Czym są alternatywne źródła energii?
Do alternatywnych źródeł energii zalicza się takie, które nie zanieczyszczają bezpośrednio otoczenia oraz nie prowadzą do nadmiernej eksploatacji. Są to:
• farmy wiatrowe,
• fotowoltaika,
• elektrownie wodne.
Wszystkie z powyższych typów elektrowni mogą występować w dwóch wersjach. Są to zarówno znaczące i przemysłowe instalacje złożone z wielu hektarów pokrytych panelami fotowoltaicznymi, bądź też dziesiątkami wiatraków o wysokości kilkudziesięciu metrów, jak oraz przydomowe instalacje złożone z kilku bądź kilkunastu paneli montowanych na dachach, lub ewentualnie w gruncie, lub drobnych wiatraków.

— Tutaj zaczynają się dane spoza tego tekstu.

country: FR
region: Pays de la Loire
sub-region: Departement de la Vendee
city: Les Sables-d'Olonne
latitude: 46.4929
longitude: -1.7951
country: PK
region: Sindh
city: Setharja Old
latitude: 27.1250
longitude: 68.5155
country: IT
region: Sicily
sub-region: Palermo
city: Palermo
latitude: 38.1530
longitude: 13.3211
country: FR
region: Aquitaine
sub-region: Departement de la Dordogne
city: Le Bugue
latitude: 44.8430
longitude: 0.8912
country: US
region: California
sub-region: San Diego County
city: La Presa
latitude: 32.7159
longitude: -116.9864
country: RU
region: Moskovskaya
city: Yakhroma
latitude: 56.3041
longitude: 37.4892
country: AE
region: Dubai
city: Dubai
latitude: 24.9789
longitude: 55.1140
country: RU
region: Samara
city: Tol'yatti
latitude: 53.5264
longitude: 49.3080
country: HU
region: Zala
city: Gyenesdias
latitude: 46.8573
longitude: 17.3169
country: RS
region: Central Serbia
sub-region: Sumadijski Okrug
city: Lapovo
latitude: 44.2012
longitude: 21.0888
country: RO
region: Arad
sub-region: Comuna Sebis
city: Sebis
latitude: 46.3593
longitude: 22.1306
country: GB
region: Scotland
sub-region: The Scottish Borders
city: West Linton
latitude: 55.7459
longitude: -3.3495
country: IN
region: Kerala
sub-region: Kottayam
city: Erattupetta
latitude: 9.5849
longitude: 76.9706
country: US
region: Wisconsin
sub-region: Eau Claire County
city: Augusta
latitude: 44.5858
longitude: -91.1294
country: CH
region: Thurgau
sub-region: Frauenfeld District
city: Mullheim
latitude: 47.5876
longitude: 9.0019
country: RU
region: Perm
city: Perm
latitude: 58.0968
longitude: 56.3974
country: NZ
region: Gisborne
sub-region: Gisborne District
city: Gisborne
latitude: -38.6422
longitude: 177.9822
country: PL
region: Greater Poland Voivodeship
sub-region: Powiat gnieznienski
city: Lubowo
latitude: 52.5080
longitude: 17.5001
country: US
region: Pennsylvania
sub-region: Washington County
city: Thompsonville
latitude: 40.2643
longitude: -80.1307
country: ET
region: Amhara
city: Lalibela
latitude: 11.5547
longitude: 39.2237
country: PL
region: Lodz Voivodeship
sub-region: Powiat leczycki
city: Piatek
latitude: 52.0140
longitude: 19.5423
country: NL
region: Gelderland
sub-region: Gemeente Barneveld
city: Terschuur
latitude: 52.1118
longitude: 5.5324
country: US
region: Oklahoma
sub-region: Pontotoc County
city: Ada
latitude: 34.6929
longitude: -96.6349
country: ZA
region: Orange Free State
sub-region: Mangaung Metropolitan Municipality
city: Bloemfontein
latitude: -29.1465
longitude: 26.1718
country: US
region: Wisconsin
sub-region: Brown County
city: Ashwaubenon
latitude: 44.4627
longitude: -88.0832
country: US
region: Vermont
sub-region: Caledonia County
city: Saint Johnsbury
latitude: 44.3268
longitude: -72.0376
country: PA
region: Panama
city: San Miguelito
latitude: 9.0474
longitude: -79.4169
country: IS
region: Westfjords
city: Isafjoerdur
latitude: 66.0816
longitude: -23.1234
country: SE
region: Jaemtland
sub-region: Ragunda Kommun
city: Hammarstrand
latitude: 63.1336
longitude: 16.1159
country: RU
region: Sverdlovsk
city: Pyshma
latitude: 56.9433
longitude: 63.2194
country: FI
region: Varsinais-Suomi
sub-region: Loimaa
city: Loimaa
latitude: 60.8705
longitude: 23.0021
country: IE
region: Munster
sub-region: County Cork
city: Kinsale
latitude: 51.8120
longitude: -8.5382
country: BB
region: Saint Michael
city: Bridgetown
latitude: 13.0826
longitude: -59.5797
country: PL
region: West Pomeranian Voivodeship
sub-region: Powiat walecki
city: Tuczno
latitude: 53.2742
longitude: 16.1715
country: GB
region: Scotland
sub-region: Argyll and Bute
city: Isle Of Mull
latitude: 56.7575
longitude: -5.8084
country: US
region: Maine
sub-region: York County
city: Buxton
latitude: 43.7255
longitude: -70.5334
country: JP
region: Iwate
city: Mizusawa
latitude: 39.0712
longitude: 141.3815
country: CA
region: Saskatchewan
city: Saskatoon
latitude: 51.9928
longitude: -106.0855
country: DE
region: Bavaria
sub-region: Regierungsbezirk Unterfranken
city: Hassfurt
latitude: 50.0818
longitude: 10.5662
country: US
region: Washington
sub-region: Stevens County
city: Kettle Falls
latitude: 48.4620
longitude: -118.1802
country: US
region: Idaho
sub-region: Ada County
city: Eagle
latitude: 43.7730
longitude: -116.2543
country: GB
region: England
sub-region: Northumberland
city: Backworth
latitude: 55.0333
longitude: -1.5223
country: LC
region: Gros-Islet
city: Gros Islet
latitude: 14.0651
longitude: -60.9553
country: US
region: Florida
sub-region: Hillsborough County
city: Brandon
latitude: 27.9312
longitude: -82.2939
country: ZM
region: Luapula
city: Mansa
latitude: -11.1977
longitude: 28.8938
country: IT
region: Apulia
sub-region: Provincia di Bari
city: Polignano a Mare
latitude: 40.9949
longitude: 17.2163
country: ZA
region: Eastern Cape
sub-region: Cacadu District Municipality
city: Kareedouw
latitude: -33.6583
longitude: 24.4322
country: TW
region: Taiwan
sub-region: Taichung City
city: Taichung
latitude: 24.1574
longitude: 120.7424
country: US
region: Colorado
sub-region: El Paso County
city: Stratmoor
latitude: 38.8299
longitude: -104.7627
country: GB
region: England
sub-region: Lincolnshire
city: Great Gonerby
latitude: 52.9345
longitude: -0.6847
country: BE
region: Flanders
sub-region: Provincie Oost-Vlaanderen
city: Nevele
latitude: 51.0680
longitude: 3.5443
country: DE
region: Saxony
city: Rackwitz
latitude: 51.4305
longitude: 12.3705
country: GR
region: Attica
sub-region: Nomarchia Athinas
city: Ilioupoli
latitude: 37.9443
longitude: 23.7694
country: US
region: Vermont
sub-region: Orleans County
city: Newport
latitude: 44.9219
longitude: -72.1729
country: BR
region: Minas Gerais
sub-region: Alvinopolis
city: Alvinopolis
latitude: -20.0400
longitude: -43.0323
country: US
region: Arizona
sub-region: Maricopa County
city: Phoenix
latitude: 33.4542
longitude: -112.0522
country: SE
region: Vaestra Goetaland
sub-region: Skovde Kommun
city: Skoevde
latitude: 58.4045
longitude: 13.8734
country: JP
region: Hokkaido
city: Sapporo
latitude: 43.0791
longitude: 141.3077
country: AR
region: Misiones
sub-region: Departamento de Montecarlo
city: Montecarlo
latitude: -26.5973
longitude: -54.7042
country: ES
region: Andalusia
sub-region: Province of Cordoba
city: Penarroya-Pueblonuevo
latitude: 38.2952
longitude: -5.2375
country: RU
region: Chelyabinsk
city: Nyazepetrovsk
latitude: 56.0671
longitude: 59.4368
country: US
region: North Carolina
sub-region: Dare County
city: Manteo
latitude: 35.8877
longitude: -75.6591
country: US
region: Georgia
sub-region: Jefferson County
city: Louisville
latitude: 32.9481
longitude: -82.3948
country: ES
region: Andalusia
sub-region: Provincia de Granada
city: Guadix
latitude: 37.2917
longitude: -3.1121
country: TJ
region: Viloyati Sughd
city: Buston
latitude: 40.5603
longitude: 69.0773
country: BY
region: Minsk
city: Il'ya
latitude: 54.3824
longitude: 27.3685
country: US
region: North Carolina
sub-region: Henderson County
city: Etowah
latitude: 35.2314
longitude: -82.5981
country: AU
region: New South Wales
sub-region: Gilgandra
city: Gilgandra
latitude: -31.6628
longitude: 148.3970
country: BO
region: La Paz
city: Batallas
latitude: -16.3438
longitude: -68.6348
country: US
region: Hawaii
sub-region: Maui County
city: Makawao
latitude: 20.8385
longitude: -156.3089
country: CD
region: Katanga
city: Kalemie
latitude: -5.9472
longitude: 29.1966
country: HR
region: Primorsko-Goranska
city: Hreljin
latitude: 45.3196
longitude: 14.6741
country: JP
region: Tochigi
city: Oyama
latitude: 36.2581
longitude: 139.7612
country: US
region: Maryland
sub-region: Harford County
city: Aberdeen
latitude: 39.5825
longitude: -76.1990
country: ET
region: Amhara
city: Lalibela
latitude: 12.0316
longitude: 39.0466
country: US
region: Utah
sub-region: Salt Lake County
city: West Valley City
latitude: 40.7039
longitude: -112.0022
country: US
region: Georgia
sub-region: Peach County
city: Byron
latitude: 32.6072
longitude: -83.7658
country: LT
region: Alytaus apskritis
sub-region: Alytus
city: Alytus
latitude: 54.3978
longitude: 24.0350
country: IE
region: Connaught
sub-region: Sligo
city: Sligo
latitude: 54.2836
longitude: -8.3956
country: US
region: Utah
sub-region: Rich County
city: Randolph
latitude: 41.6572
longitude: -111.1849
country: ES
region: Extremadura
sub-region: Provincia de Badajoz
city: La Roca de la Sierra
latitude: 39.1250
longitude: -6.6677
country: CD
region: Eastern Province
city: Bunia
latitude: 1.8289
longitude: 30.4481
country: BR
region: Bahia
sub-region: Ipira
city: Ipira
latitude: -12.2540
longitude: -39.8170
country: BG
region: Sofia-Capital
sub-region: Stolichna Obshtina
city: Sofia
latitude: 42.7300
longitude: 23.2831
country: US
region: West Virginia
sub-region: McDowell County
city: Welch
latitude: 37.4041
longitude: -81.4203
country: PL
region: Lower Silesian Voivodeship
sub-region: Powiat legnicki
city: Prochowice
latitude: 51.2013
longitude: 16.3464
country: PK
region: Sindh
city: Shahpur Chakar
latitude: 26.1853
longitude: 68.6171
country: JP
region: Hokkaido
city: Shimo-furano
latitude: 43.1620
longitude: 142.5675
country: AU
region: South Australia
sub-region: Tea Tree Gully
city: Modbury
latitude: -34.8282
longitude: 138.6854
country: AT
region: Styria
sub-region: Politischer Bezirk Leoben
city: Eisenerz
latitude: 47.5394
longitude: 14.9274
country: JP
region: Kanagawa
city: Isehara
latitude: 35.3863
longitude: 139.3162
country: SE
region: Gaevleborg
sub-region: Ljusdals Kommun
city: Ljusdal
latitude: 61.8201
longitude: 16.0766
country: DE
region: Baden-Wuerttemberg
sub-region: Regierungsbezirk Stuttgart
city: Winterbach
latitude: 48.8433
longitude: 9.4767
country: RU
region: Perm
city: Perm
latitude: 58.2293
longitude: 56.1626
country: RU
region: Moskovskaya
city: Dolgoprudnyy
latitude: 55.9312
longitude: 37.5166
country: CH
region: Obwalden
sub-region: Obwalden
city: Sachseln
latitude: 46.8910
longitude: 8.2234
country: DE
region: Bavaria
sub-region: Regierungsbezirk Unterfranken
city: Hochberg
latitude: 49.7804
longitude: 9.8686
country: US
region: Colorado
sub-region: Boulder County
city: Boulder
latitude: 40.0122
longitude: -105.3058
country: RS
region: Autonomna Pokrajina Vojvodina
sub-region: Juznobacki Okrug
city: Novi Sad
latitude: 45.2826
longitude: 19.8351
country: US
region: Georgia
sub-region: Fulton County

W jaki sposób samodzielnie produkować zieloną energię?
Pragnąc samodzielnie zadbać o środowisko i własny portfel, najswobodniej zdecydować się na własną przydomową elektrownię – może to być turbina wiatrowa lub też panele fotowoltaiczne. Inwestycja na poziomie od kilkunastu do kilkudziesięciu tysięcy złotych pozwoli na zbudowanie przydomowej elektrowni, która pod każdym względem pokryje zapotrzebowanie zwyczajnego gospodarstwa domowego.